- Title card
- Genre: Action
- Based on: The Owl by Bob Forward
- Written by: Tom Holland
- Directed by: Tom Holland (as Alan Smithee)
- Starring: Adrian Paul
- Music by: Sylvester Levay
- Country of origin: United States
- Original language: English

Production
- Executive producers: Tom Holland Kim LeMasters
- Producers: Joel Simon Bill Todman Jr. Bob Forward
- Cinematography: Steve Yaconelli
- Editor: Casey Brown
- Running time: 48 minutes (TV) 84 minutes (home video)
- Production company: Lorimar Film Entertainment

Original release
- Network: CBS
- Release: August 3, 1991

= The Owl (1991 film) =

American TV Movie

The Owl is a 1991 American action television film inspired by the 1984 novel of the same name by Bob Forward. The film, intended as a pilot for a series on CBS, was written and directed by Tom Holland, who chose to be credited as "Alan Smithee" on the later extended home video release. The film starred Adrian Paul, Patricia Charbonneau, Brian Thompson, and Erika Flores.

== Plot ==
Alex L'Hiboux, a ruthless mercenary-cum-vigilante, is known as "the Owl" because he never sleeps. His insomnia comes from a combination of a medical disorder and recurring nightmares of the murder of his wife and daughter. Alex is approached by Lisa, a young girl whose father is missing. She awakens painful memories of his own child, but after some persuasion from a policewoman friend, he agrees to help her.

==Cast==
- Adrian Paul as "The Owl"
- Patricia Charbonneau as Danny Santerre
- Brian Thompson as The Barkeeper
- Erika Flores as Lisa
- Jacques Apollo Bolton as "Cool Ice"
- David Anthony Marshall as Bobby "Bobby B"
- Billy "Sly" Williams as "Gullett"
- David Selburg as Dr. Clements
- Mark Lowenthal as Mr. Miller
- Alan Scarfe as Hutchins
- Thomas Rosales Jr. as Morito
- Alejandro Quezada as Gossett
- Gregory Scott Cummins as "Trash"
- Rick Zumwalt as Packer
- Bridget Klappert as Six-year-old
- Jill Pierce as Dark Haired Lady
- Sondra Spriggs as Black Chick
- Chris Hendrie as Wolpert
- Josh Holland as Mark Wolpert
- Tom Holland as Mugger (uncredited)

==Broadcast and home media==
The film was broadcast as a television pilot on CBS from 10:45 p.m. to 11:45 p.m. (Eastern Time Zone) on Saturday, August 3, 1991, but was not picked up as a series.
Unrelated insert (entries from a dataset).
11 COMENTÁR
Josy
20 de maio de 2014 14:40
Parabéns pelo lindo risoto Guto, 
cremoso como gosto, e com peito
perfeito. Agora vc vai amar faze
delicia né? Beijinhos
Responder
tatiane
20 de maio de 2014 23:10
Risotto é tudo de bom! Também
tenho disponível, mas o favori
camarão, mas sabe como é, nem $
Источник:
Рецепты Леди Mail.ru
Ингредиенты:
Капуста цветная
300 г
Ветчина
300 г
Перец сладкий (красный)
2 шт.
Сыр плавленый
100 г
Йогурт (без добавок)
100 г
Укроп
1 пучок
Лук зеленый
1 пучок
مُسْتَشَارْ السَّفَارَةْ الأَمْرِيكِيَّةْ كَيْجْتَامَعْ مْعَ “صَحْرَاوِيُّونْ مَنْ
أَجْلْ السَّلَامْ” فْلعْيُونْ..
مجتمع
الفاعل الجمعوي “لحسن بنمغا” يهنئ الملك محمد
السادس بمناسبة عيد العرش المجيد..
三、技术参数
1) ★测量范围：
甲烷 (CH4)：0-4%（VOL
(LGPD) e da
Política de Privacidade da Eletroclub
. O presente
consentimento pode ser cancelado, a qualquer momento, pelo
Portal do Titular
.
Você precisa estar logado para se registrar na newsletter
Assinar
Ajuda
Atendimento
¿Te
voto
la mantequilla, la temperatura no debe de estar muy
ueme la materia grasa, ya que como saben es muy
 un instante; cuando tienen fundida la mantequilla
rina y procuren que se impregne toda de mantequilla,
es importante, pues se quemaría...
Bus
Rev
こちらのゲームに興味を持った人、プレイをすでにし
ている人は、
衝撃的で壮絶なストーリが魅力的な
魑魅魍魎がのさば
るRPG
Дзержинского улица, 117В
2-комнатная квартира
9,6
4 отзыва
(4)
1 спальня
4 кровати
The TV broadcast ran 48 minutes, while the later home video release runs 84 minutes. Reviewer Eoin of theactionelite.com explained this difference, writing, "The length was doubled by padding it with deleted scenes (including Holland’s cameo as a rapist), and tedious montages were created utilizing every bit of alternate footage imaginable. Holland was so disgusted by the extended version that he had his directorial credit switched to Alan Smithee – though many video boxes still touted him as the director."

==Reception==
In a critical review of the film, David Bushman of Variety wrote, "unfortunately, it can't resist the temptation to be cute and sentimental, and thus it often loses momentum."